Duchenne muscular dystrophy is an X-linked disease that is caused by mutations in the gene encoding dystrophin, which is a protein needed by the muscles for stability. Dystrophin normally protects muscle fibers from breaking down. With a lack of dystrophin, the muscles in those with DMD, which typically affects boys, will begin to degenerate. The disease often shortens the lives of patients. Around 15,000 U.S. patients are affected by Duchenne, with about 300,000 patients worldwide.
“Duchenne muscular dystrophy is a devastating disease with very limited treatment options, and we believe that gene therapy has the potential to significantly impact disease progression,” Brenda Cooperstone, chief development officer of Pfizer’s rare disease global product development, said.
“Pfizer is pleased to progress Ciffreo and is working as quickly as possible to activate trial sites as local regulatory and ethics approvals occur. We thank the participants in our clinical trials and their families, as well as the broader Duchenne community, for their ongoing trust and collaboration as we work to advance our investigational gene therapy,” Cooperstone added.
Data from the Phase Ib study of PF-06939926 in ambulatory for boys with DMD showed the gene therapy displayed durable and statistically significant improvements in multiple efficacy endpoints measured 12 months following infusion.
There were three serious adverse events during the Phase Ib study, two that appeared to be immune reactions related to complement activation.
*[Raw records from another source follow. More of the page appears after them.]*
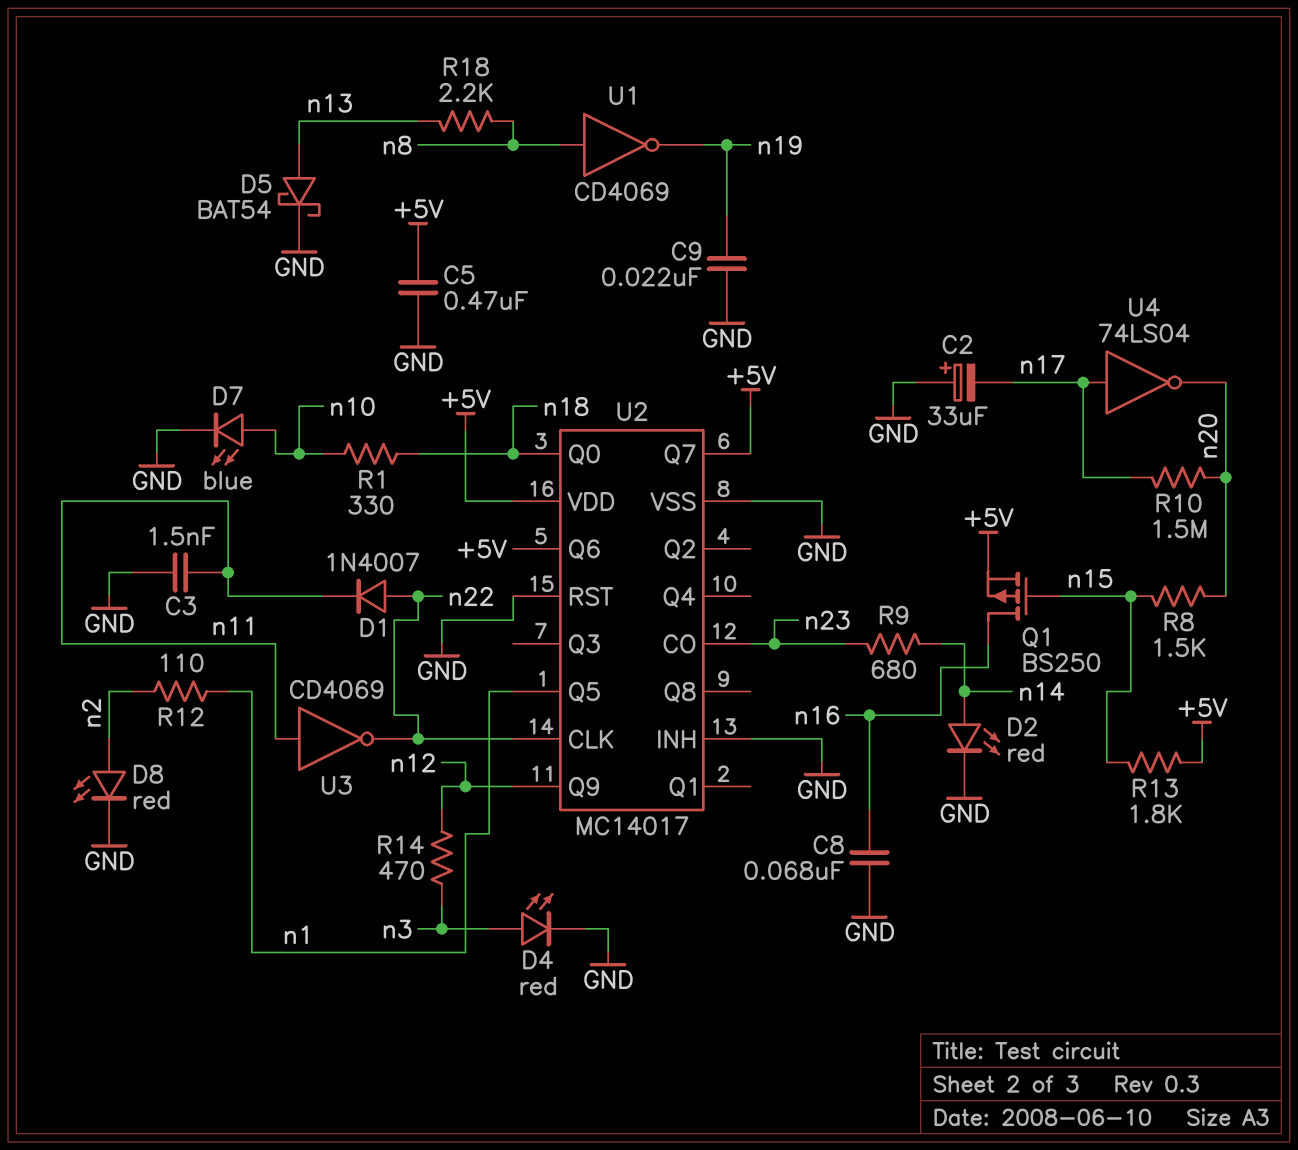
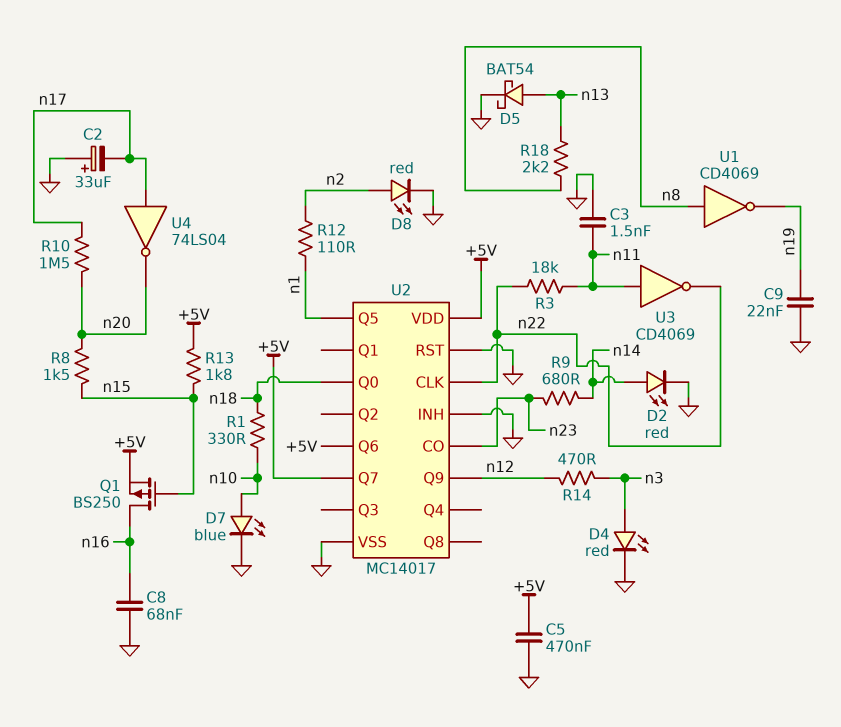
D1: diode 1N4007 (A n22, K n11) -> none
R3: none -> 18k (n11, n22)

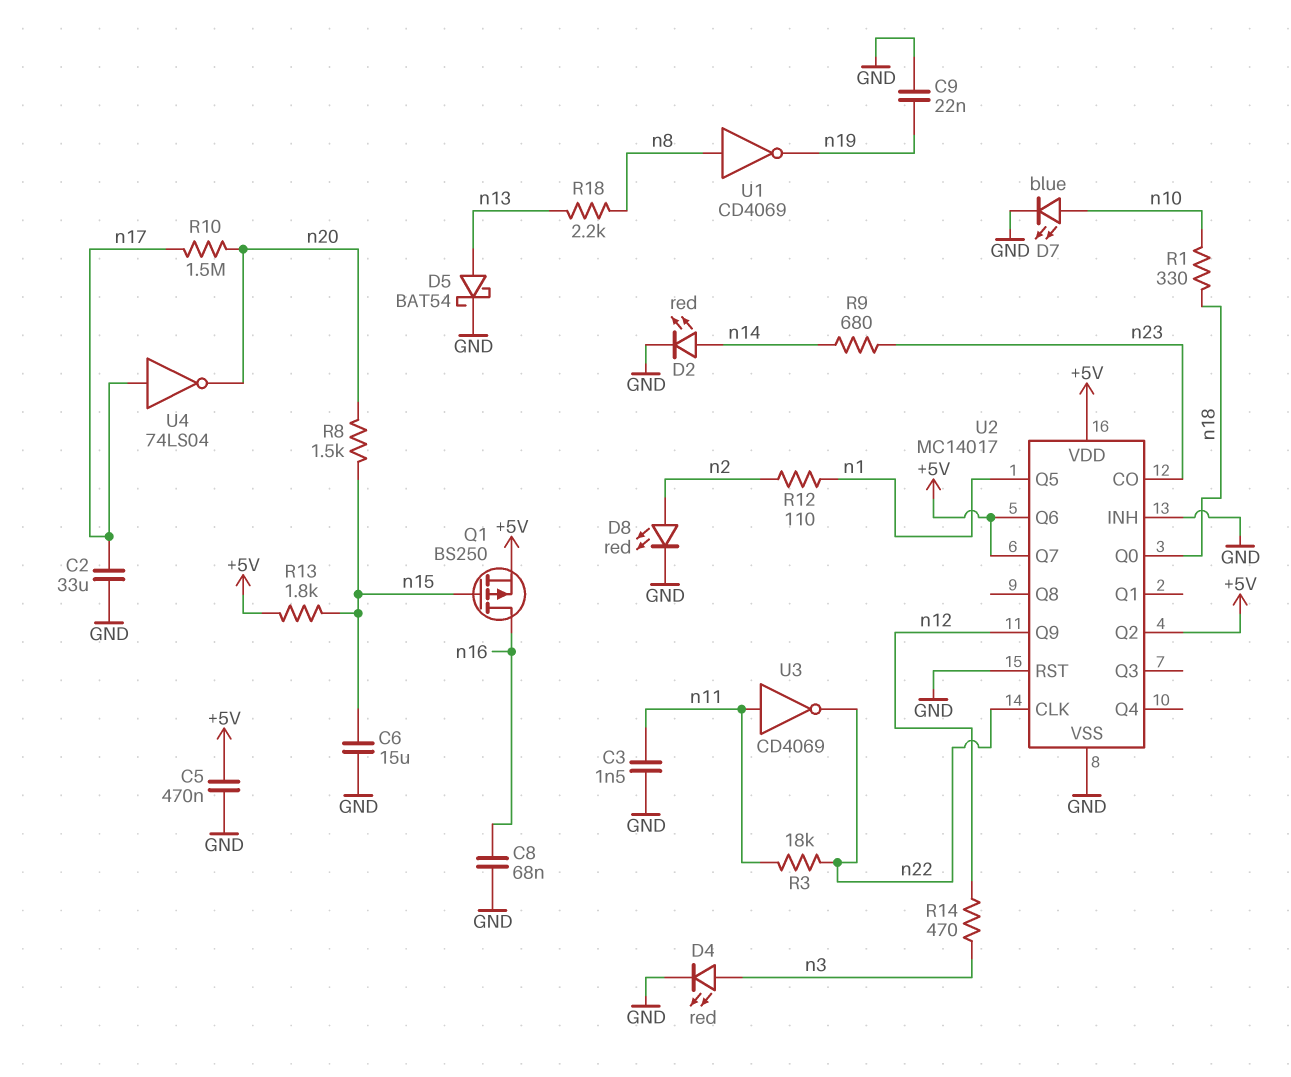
C2: 33uF (plus GND, minus n17) -> 33uF (GND, n17)
C6: none -> 15uF (GND, n15)
U2 pin Q2: none -> +5V

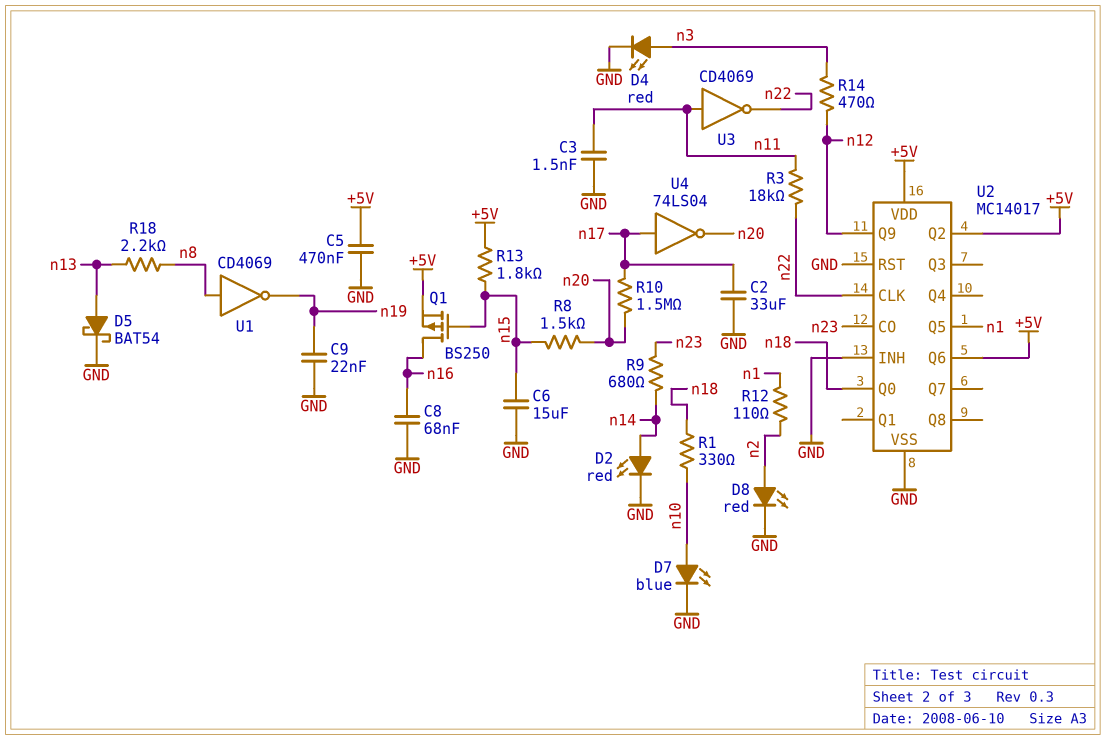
U2 pin Q7: +5V -> none

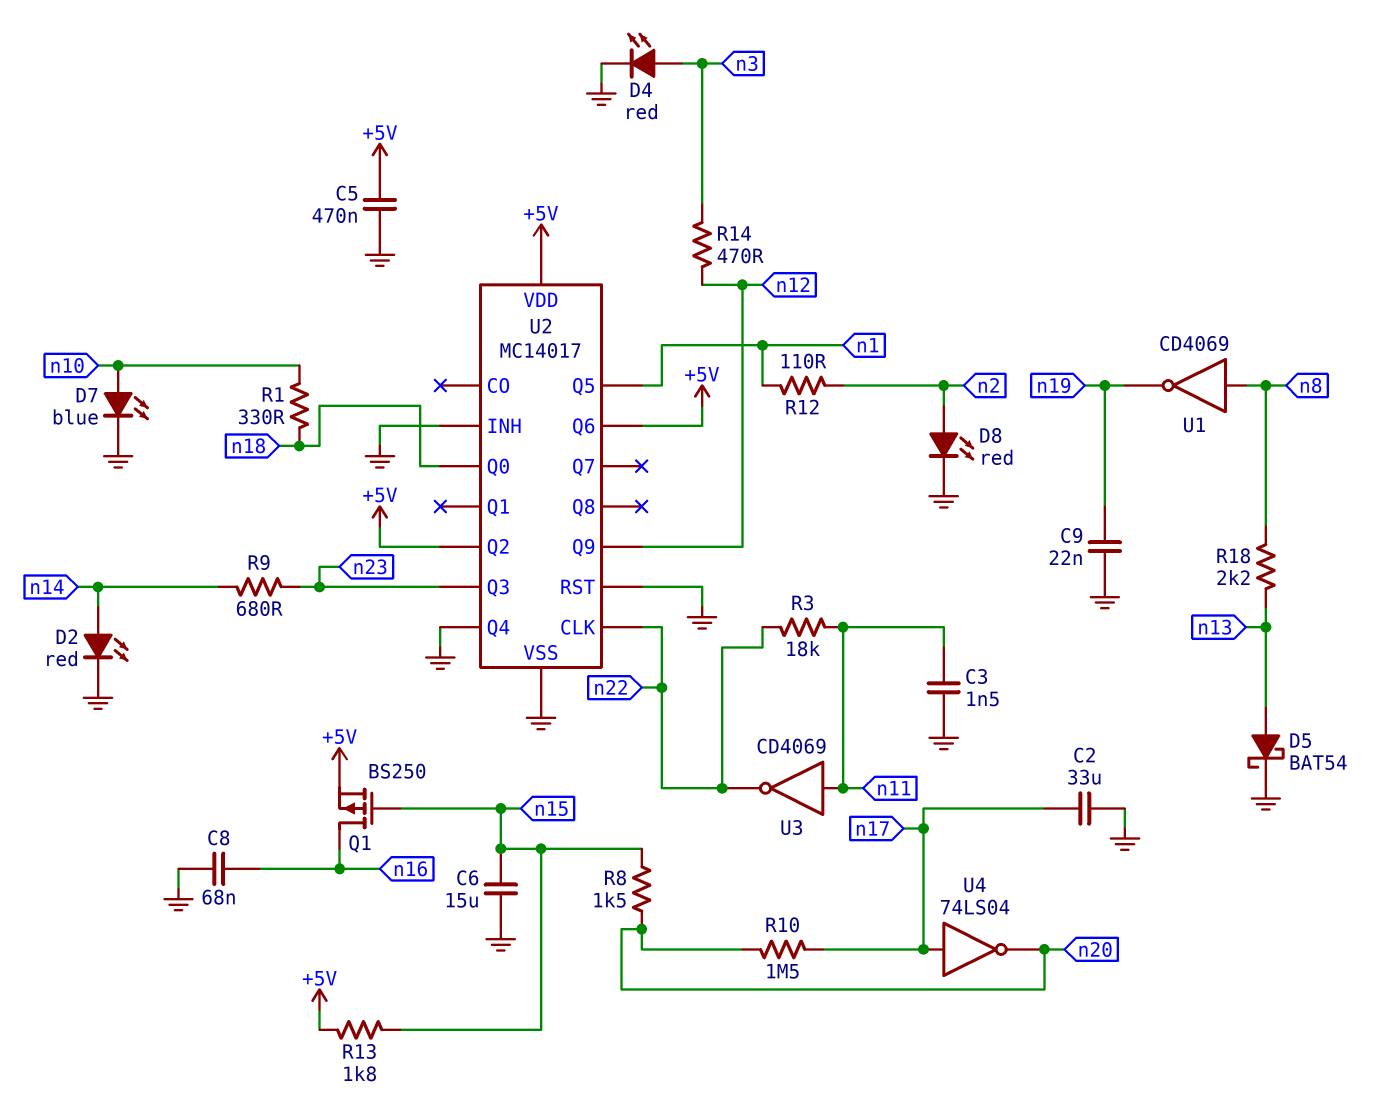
U2 pin CO: n23 -> none
U2 pin Q3: none -> n23
U2 pin Q4: none -> GND

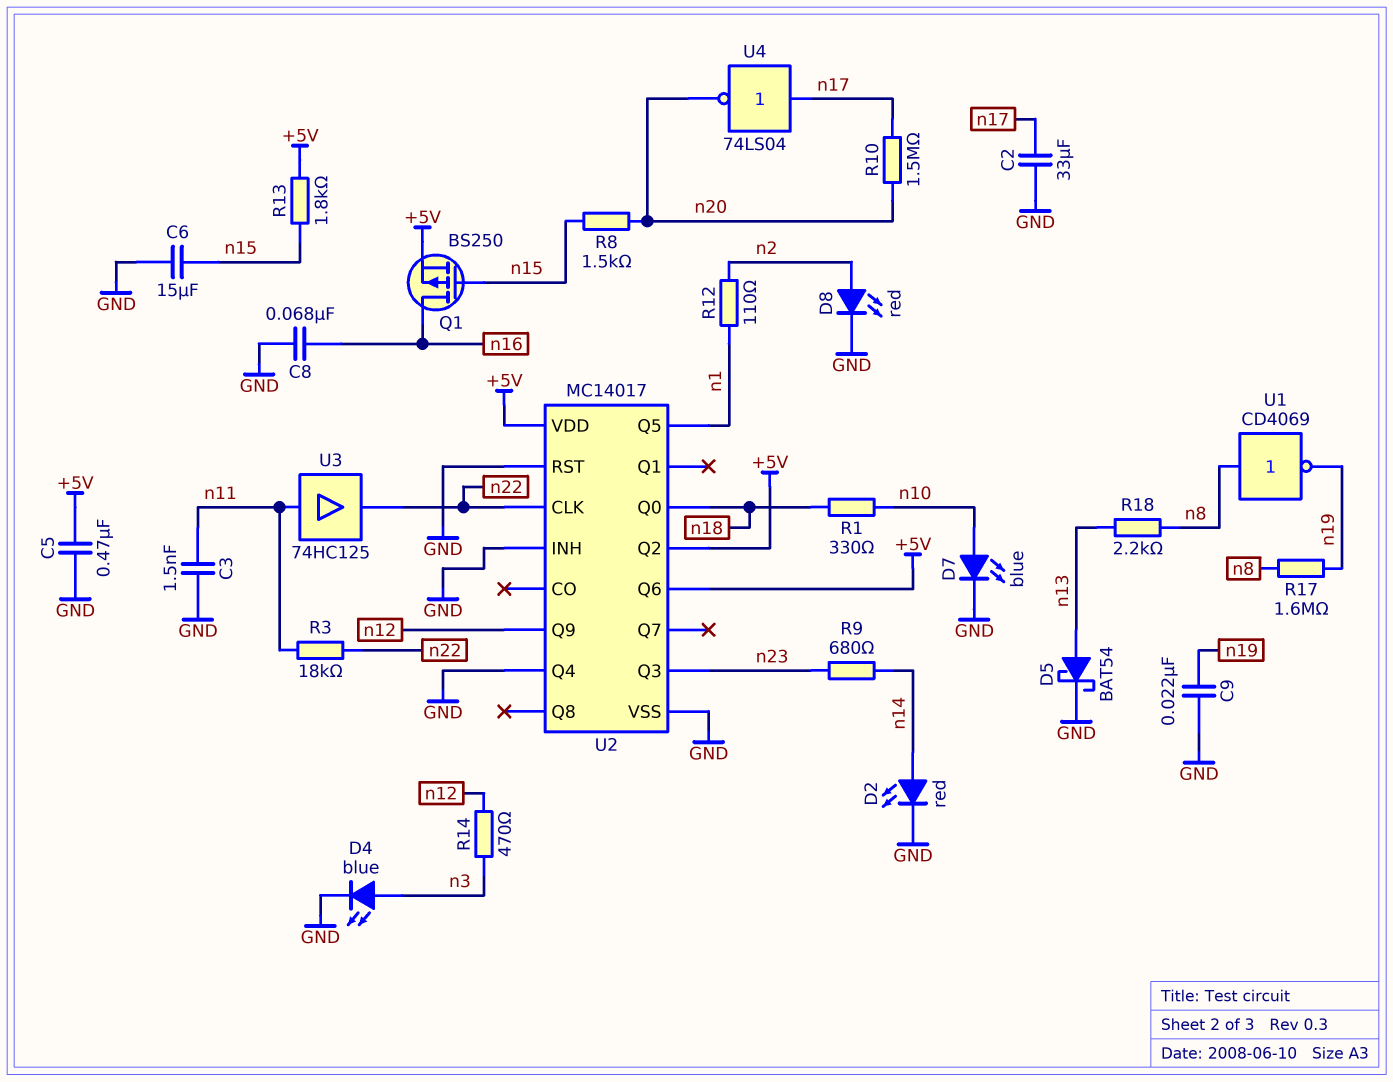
D4: LED red (A n3, K GND) -> LED blue (A n3, K GND)
R17: none -> 1.6M (n8, n19)
U3: NOT CD4069 (in n11, out n22) -> buffer 74HC125 (in n11, out n22)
They were severe, but all three events were fully resolved within two weeks.
In October 2020, PF-06939926 received Fast Track designation from the FDA. The experimental gene therapy has also received Orphan Drug and Rare Pediatric Disease designations from the agency.
DMD was first described in the 1860s by French neurologist Guillaume Benjamin Amand Duchenne, but it took until the 1980s to understand the cause of any muscular dystrophy.
Until recently, boys with DMD did not have a survival rate beyond their teen years. Now, life expectancy into their 30s is more common due to improvements in cardiac and respiratory care.